- **Text provided**

5.3 Notes/Examples

5.3 Summary Notes

Dot Plots

One convenient way to organize numerical data is a dot plot. A dot plot is a simple display that places a dot (or X, or another symbol) above an axis for each datum value (datum is the singular of data). The axis should cover the entire range of the data, even numbers that will have no data marked above them should be included to show outliers or gaps. There is a dot for each value, so values that occur more than once will be shown by stacked dots. Dot plots are especially useful when you are working with a small set of data across a reasonably small range of values. This type of graph gives a clear view of the shape, any mode(s) and the range of a set of data. The numbers are already in order, so finding the median is fairly quick. And any outliers are quickly visible.

Describing a Numerical Distribution

Once you have constructed a graphical representation of a data set, the next step is to describe what the graph shows. There are several characteristics that should be mentioned when describing a numerical distribution, and your description needs to explain what this specific data represents. Describe the shape of the graph, whether or not there are any outliers present in the data, the location of the center of the data and how spread out the data is. All of this should be done in the specific context of the individuals and variable being studied. We will use an acronym to help you remember what to include in your descriptions (S.O.C.C.S.) - shape, outliers, context, center and spread. An explanation of each of these characteristics follows.

Shape

Once a graphical display is constructed, we can describe the distribution. When describing the distribution, we should be sure to address its shape. Although many graphs will not have a clear or exact shape, we can usually identify the shape as symmetrical or skewed. A symmetrical distribution will have a middle where we can draw an imaginary line through the center, and a fairly equal "look" on either side of that imaginary line. If you were to fold along the imaginary center line, the two sides would almost match up. Many symmetrical distributions are bell shaped, they will be tall in the middle with the two sides thinning out. The sides are referred to as tails. A skewed distribution is one in which the bulk of the data is concentrated on one end, with the other side being a longer tail. The direction of the longer tail is the direction of the skew. Skewed right will have a longer tail to the right, or higher numbers. Skewed left will have a longer tail off to the left, or the lower values. Other shapes that you might see are uniform (almost consistent height all the way across) and bimodal (having two peaks in the distribution).

- **Extracted material**
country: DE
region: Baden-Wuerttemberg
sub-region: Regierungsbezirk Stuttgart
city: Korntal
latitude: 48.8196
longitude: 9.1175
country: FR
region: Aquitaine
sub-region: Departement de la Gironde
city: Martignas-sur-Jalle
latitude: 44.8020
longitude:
==
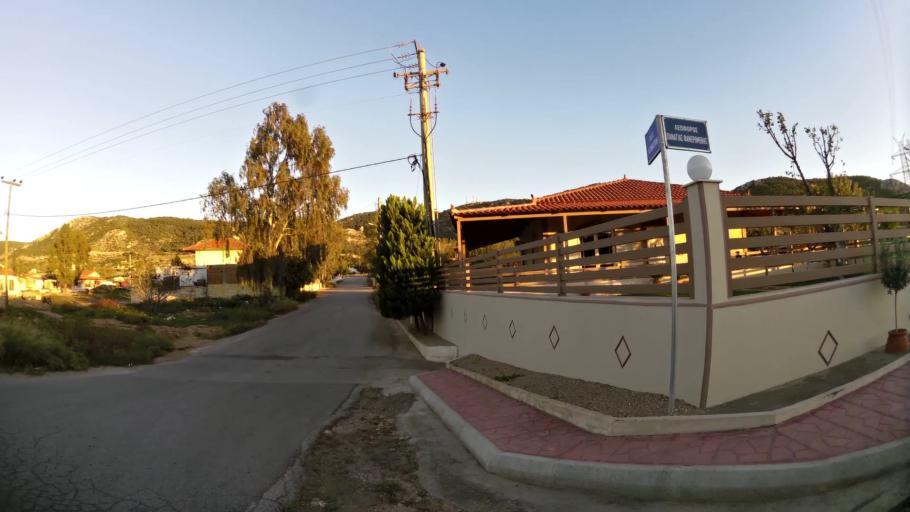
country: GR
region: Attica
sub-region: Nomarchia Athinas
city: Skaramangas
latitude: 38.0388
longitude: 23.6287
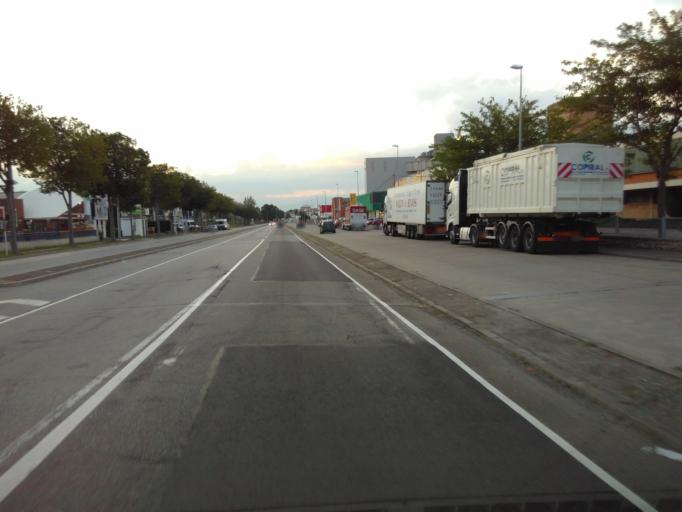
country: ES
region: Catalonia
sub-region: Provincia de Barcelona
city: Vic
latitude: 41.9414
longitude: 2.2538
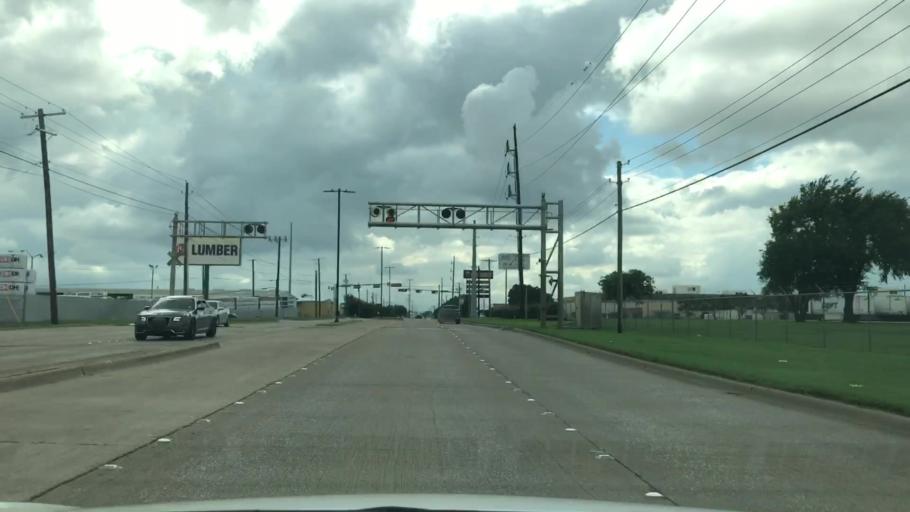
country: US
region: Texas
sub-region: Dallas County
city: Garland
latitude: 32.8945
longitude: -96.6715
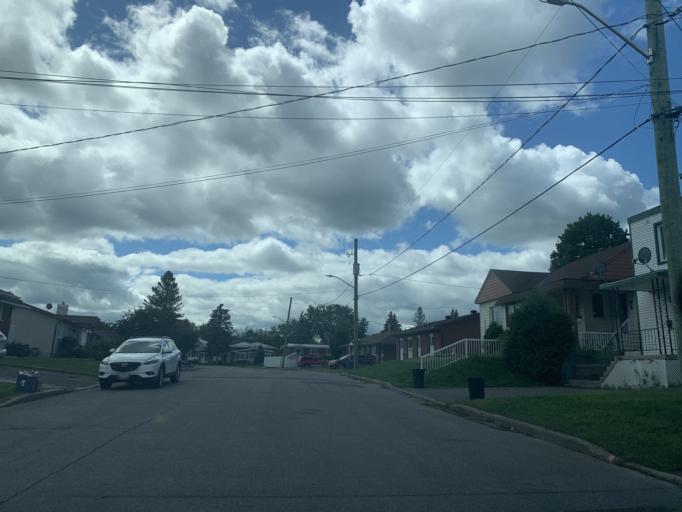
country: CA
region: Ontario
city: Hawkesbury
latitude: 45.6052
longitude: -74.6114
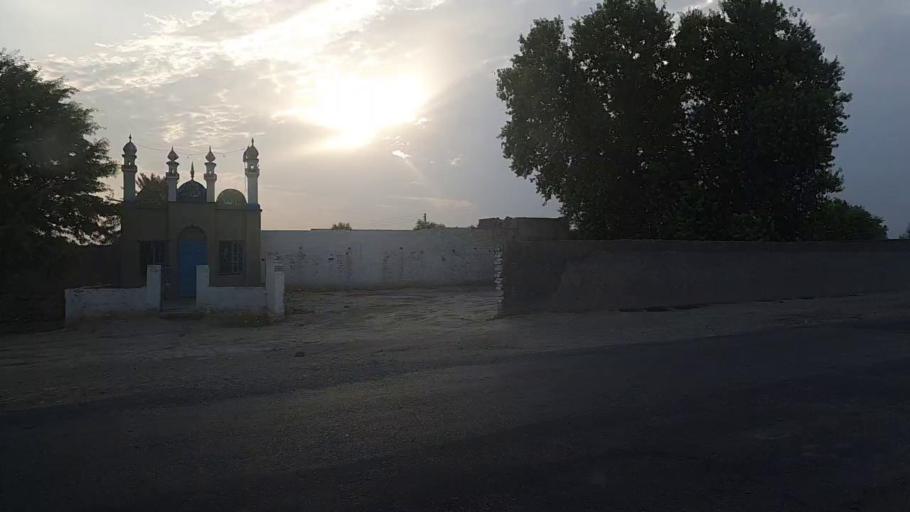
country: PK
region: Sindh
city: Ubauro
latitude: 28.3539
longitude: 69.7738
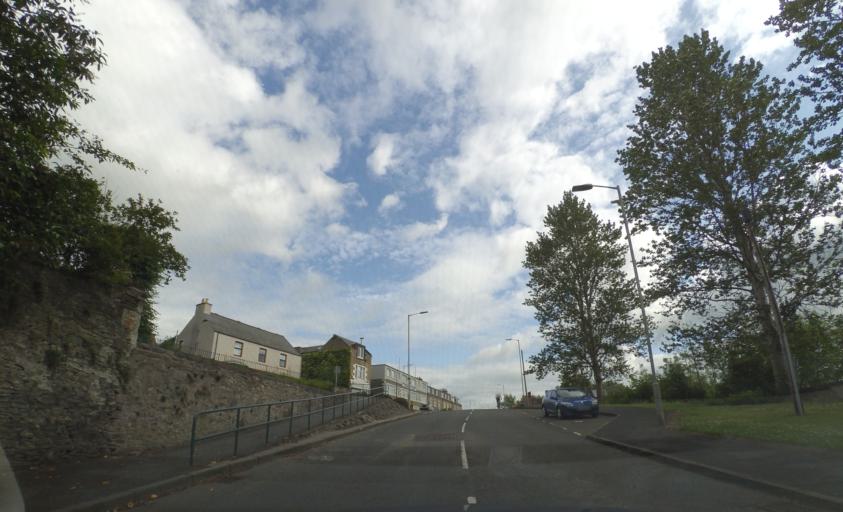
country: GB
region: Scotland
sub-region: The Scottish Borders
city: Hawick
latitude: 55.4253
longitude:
* * *
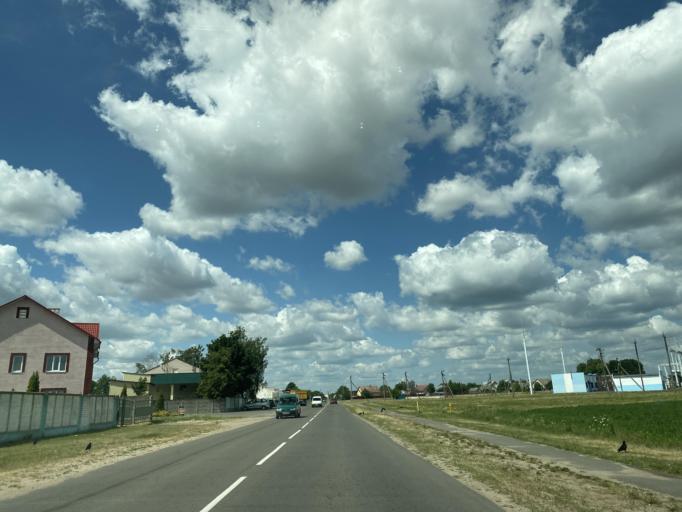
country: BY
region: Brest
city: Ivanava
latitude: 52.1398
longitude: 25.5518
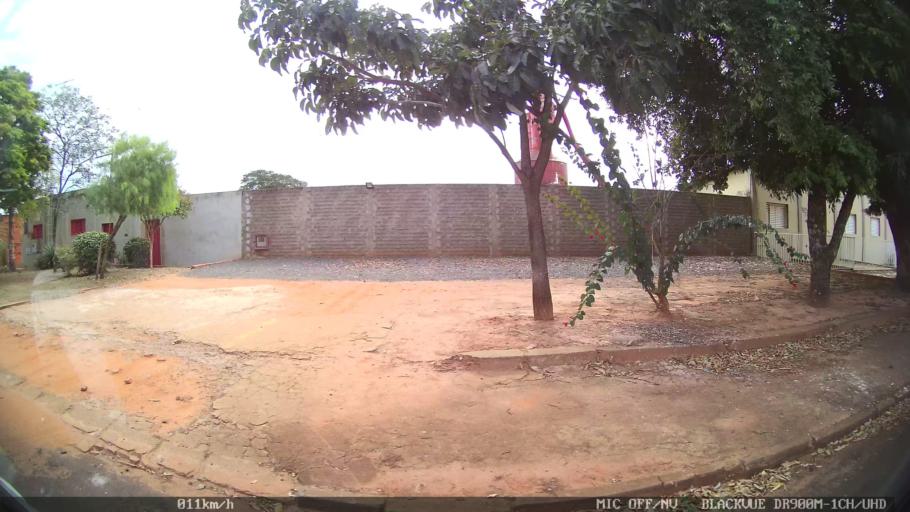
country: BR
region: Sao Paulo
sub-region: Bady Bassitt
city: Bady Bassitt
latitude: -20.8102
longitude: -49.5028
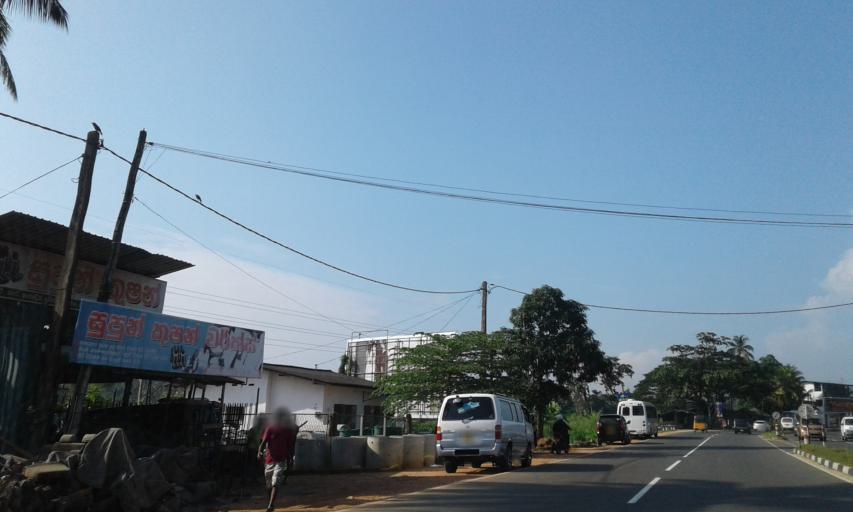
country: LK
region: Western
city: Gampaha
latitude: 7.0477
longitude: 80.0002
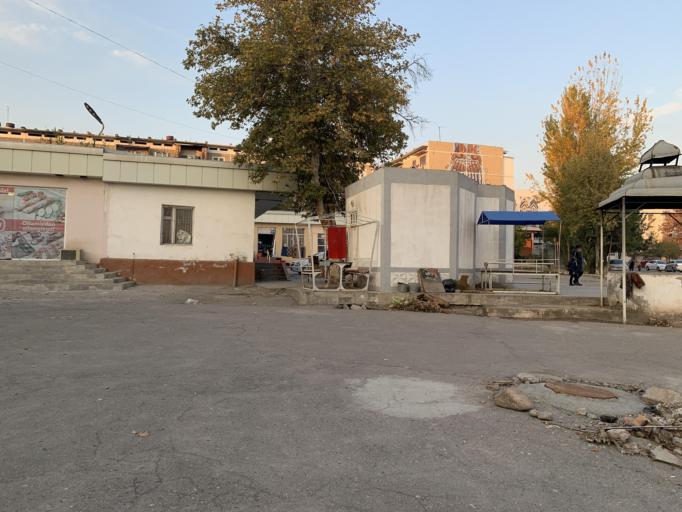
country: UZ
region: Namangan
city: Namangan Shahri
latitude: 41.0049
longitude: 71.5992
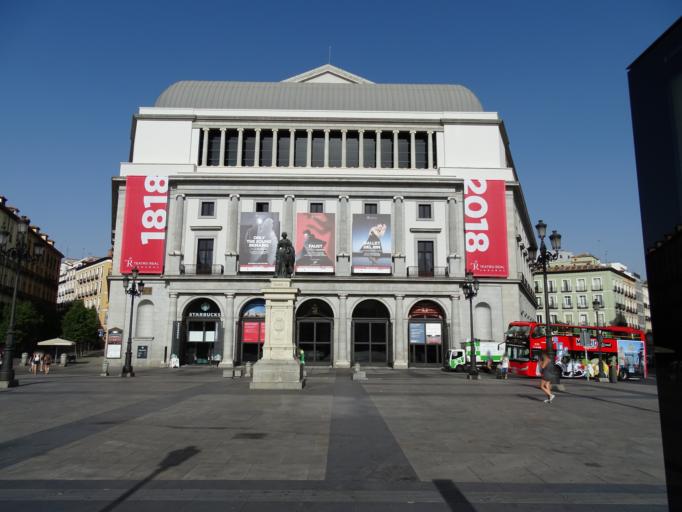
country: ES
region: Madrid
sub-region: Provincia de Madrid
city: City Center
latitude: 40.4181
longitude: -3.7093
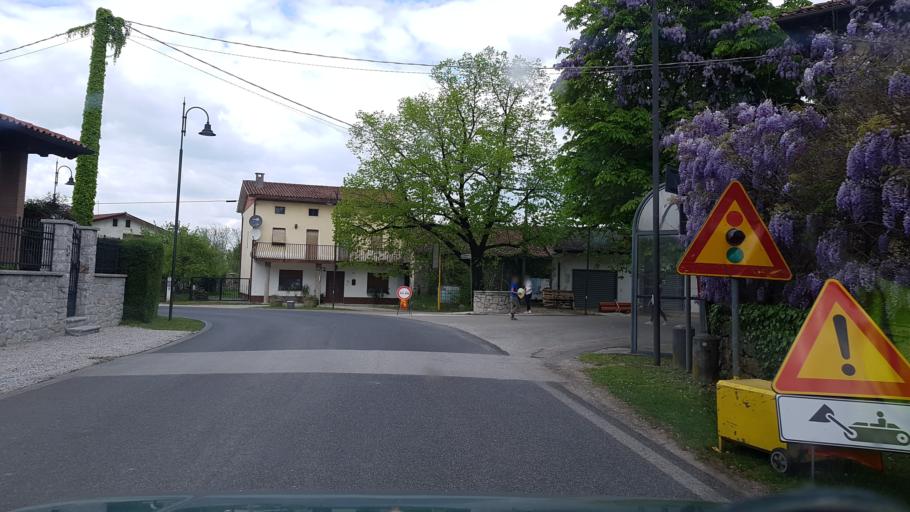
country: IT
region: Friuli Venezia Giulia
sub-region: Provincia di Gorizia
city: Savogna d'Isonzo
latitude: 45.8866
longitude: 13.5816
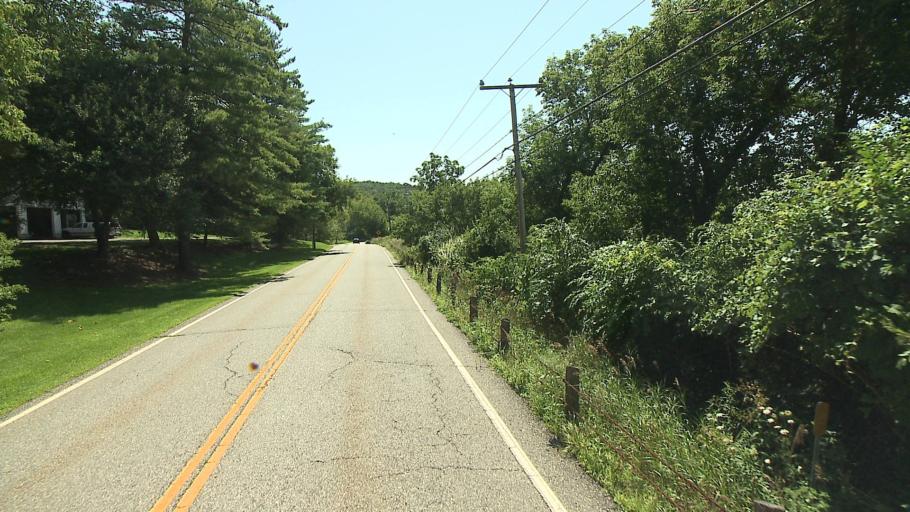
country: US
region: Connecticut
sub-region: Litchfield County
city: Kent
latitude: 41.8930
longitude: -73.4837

- **Directive 1**
Name each characteristic that the statistics notes say a description of a numerical distribution should include.
- **Directive 2**
Repeat the passage from the statistics notes starting at "5.3 Summary Notes" and ending at "are quickly visible.".

- **Solution 1**
Shape, outliers, context, center, spread

- **Solution 2**
5.3 Summary Notes

Dot Plots

One convenient way to organize numerical data is a dot plot. A dot plot is a simple display that places a dot (or X, or another symbol) above an axis for each datum value (datum is the singular of data). The axis should cover the entire range of the data, even numbers that will have no data marked above them should be included to show outliers or gaps. There is a dot for each value, so values that occur more than once will be shown by stacked dots. Dot plots are especially useful when you are working with a small set of data across a reasonably small range of values. This type of graph gives a clear view of the shape, any mode(s) and the range of a set of data. The numbers are already in order, so finding the median is fairly quick. And any outliers are quickly visible.